▶ [What is being asked]:
Could you reproduce, exactly as written, every line from the one containing "15 Julio al 30 Agosto. Parque" through the last line of the records, and nothing else?

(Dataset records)
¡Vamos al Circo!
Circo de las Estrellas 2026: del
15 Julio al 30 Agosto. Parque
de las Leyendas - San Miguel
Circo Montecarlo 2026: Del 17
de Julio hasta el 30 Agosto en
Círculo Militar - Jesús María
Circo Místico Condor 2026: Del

▶ [Your solution]:
15 Julio al 30 Agosto. Parque
de las Leyendas - San Miguel
Circo Montecarlo 2026: Del 17
de Julio hasta el 30 Agosto en
Círculo Militar - Jesús María
Circo Místico Condor 2026: Del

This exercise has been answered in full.